Chairman of the Land Transportation Franchising and Regulatory Board
- In office 2016–2022
- President: Rodrigo Duterte

Personal details
- Born: Martin Belleza Delgra III November 11

= Martin Delgra III =

Filipino lawyer

Martin Belleza Delgra III (born November 11), nicknamed "Chuckbong", is a Filipino lawyer who previously served as chairman of the Land Transportation Franchising and Regulatory Board from 2016 to 2022. A self-affirmed loyalist of former president Rodrigo Duterte, Delgra served as his legal counsel during his 2016 presidential campaign, and was among the few people who accompanied Duterte at Villamor Air Base when he was arrested by police authorities in March 2025.

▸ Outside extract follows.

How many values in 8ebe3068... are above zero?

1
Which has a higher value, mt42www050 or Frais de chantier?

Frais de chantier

==Early life and education==
Martin Delgra III was born to Martin V. Delgra Jr. (1921–1977), a lawyer, and Carmen "Bebe" B. Delgra (1928–2021), and has six siblings.

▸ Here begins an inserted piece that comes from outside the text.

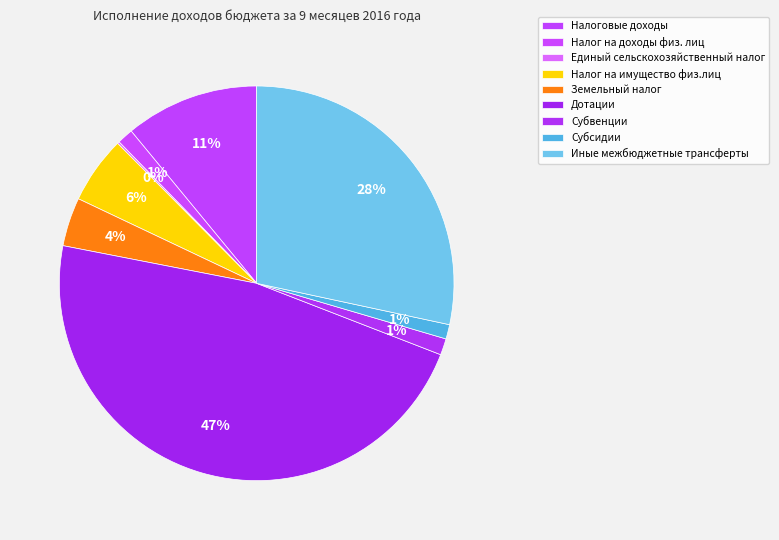

Rank the categories by value from lowest to highest.

Единый сельскохозяйственный налог, Субсидии, Налог на доходы физ. лиц, Субвенции, Земельный налог, Налог на имущество физ.лиц, Налоговые доходы, Иные межбюджетные трансферты, Дотации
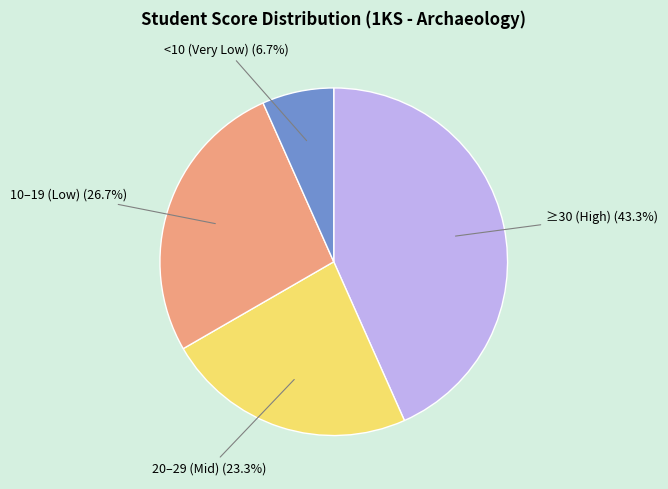

Does any single category account for the majority?

No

Delgra passed the Philippine Bar Examination in 1988.

==Career==
Delgra initially began his private law practice in the island province of Basilan, working for three years alongside Spanish bishop José María Querejeta. After returning to Davao City, he worked at Delgra, Lanzona and Quilatan Law Offices, based in Ecoland, Davao City.

===LTFRB chairman===
Delgra served as chairman of the Land Transportation Franchising and Regulatory Board (LTFRB) from 2016 to 2022. In 2017, upon president Duterte's issuance of an executive order banning portraits of himself in government offices and replacing them with national heroes, Delgra put up a picture of Lapulapu on his office wall alongside the presidential portrait of Duterte, reasoning that he considers both to be his heroes.

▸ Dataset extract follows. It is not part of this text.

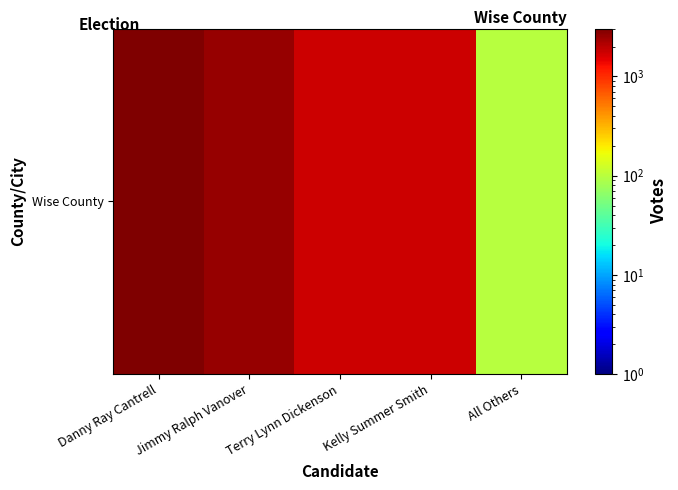

What is the sum of the values at Danny Ray Cantrell and Terry Lynn Dickenson?

4805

===Post-government activities===
Delgra continued to serve as Duterte's legal counsel after stepping down as LTFRB chairman in 2022.

On March 11, 2025, Delgra accompanied Duterte and his family at the Villamor Air Base when Duterte was served an arrest warrant by police authorities led by General Nicolas Torre III, chief of the Criminal Investigation and Detection Group (CIDG).

==Personal life==
Delgra is a resident of Davao City. He is an avid mountain climber and scuba diver, and has advocated for environmental protection in the face of climate change.